| What needs to be done |
Among the records below, find the lines containing "пластмасс" and state only how many there are.

| Provided records |
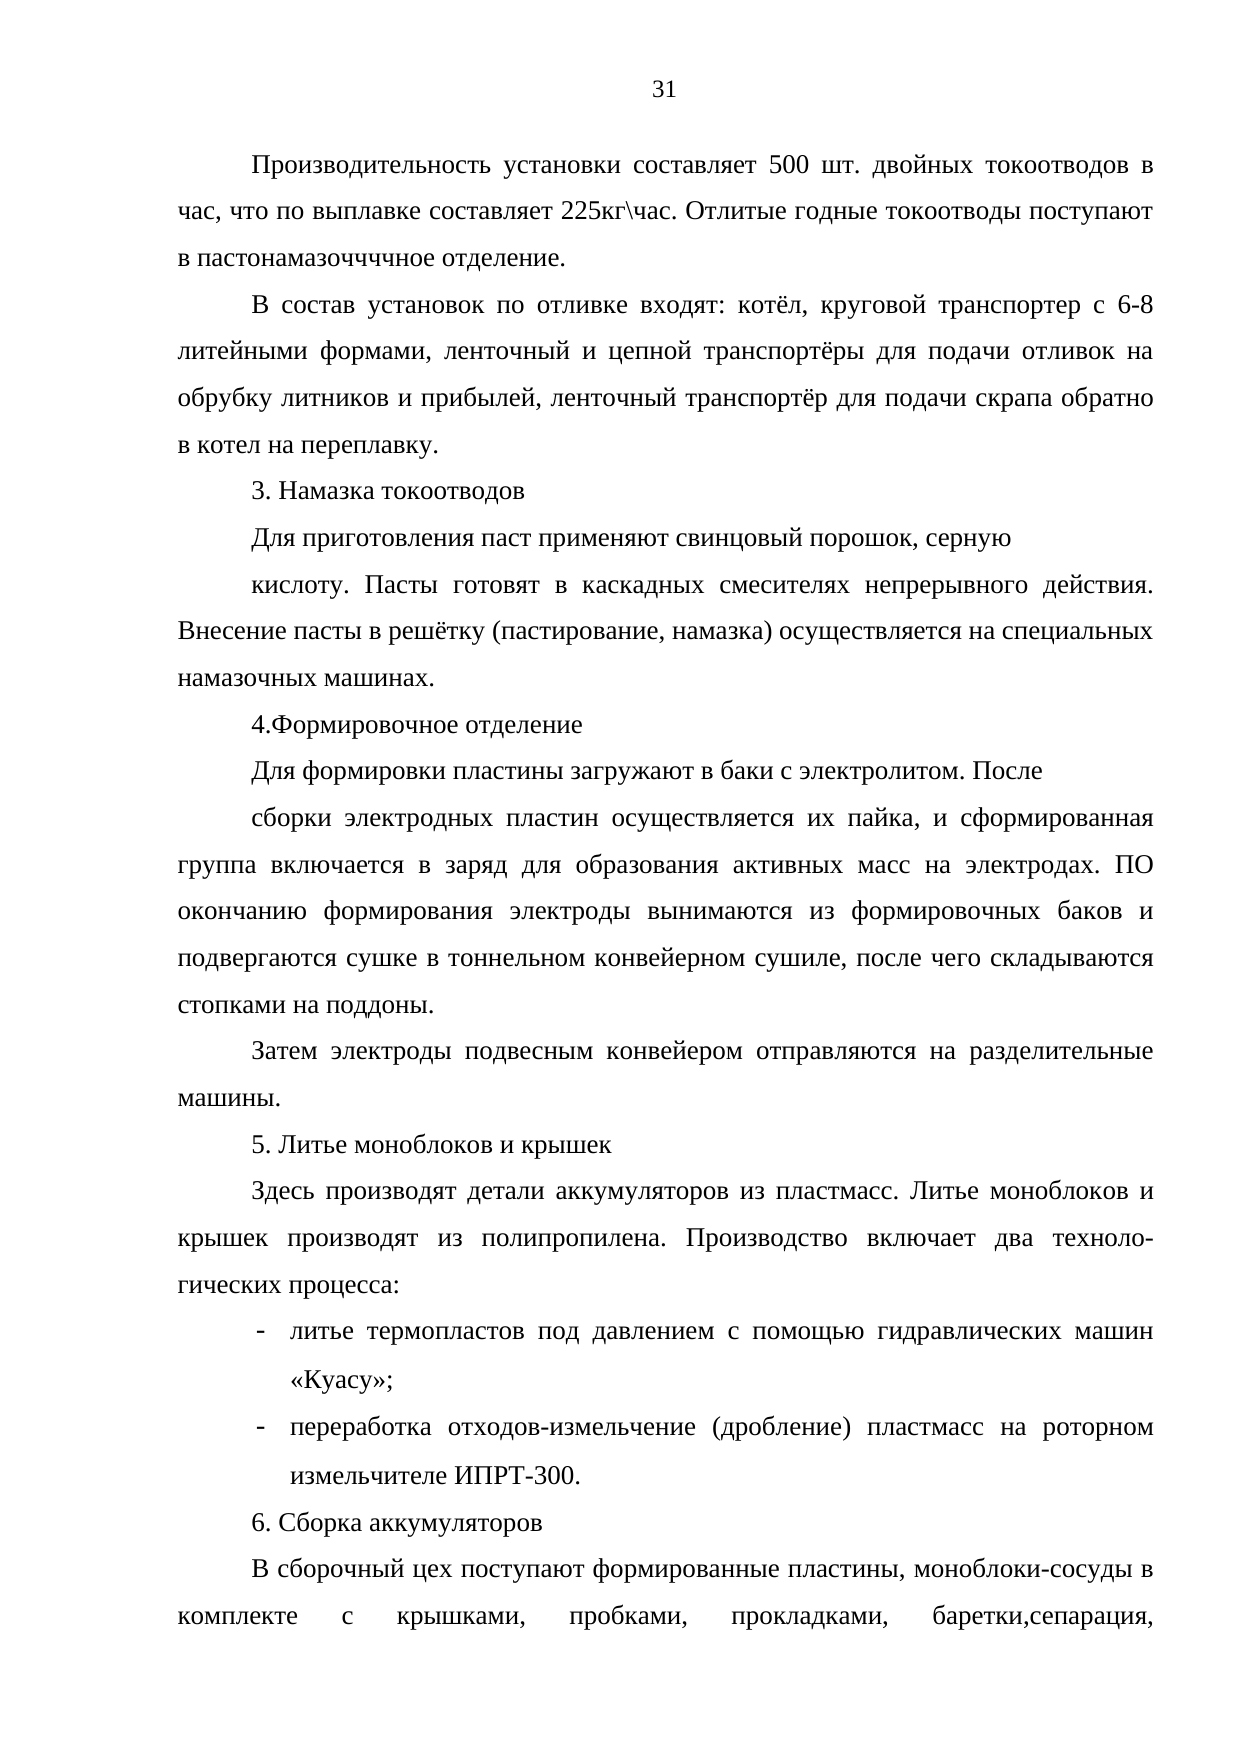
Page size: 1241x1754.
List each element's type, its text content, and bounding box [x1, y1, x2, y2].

text Для приготовления паст применяют свинцовый порошок, серную [177, 521, 1155, 552]
text В состав установок по отливке входят: котёл, круговой транспортер с 6-8 литейными формами, ленточный и цепной транспортёры для подачи отливок на обрубку литников и прибылей, ленточный транспортёр для подачи скрапа обратно в котел на переплавку. [177, 288, 1155, 459]
text кислоту. Пасты готовят в каскадных смесителях непрерывного действия. Внесение пасты в решётку (пастирование, намазка) осуществляется на специальных намазочных машинах. [177, 568, 1155, 692]
text сборки электродных пластин осуществляется их пайка, и сформированная группа включается в заряд для образования активных масс на электродах. ПО окончанию формирования электроды вынимаются из формировочных баков и подвергаются сушке в тоннельном конвейерном сушиле, после чего складываются стопками на поддоны. [177, 801, 1155, 1019]
text Для формировки пластины загружают в баки с электролитом. После [177, 754, 1155, 786]
text Затем электроды подвесным конвейером отправляются на разделительные машины. [177, 1034, 1155, 1112]
text Здесь производят детали аккумуляторов из пластмасс. Литье моноблоков и крышек производят из полипропилена. Производство включает два техноло-гических процесса: [177, 1174, 1155, 1299]
list переработка отходов-измельчение (дробление) пластмасс на роторном измельчителе ИПРТ-300. [252, 1410, 1155, 1490]
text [177, 1552, 1155, 1630]
text 5. Литье моноблоков и крышек [177, 1128, 1155, 1159]
text 4.Формировочное отделение [177, 708, 1155, 739]
text 6. Сборка аккумуляторов [177, 1506, 1155, 1537]
text Производительность установки составляет 500 шт. двойных токоотводов в час, что по выплавке составляет 225кг\час. Отлитые годные токоотводы поступают в пастонамазоччччное отделение. [177, 148, 1155, 272]
text 3. Намазка токоотводов [177, 474, 1155, 506]
list литье термопластов под давлением с помощью гидравлических машин «Куасу»; [252, 1314, 1155, 1394]
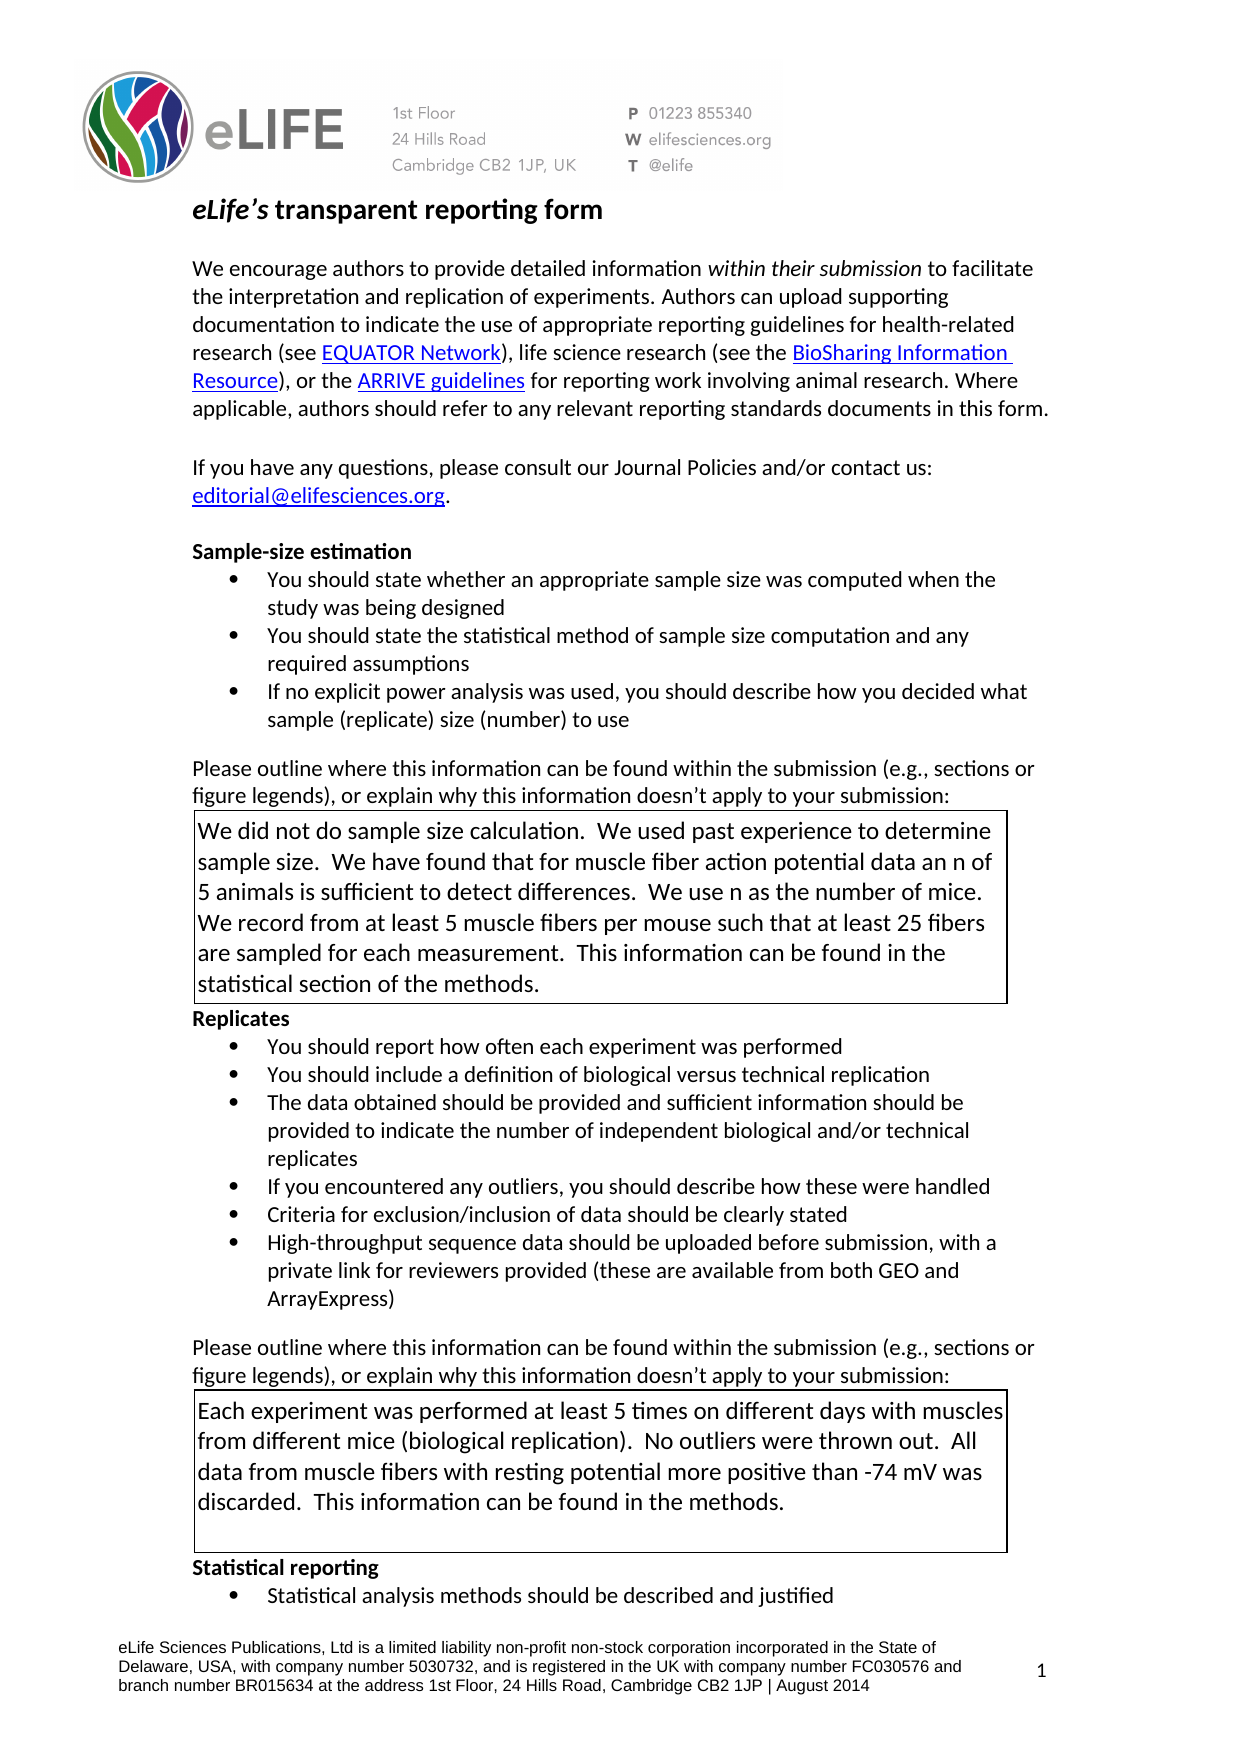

| Answer to this problem |
2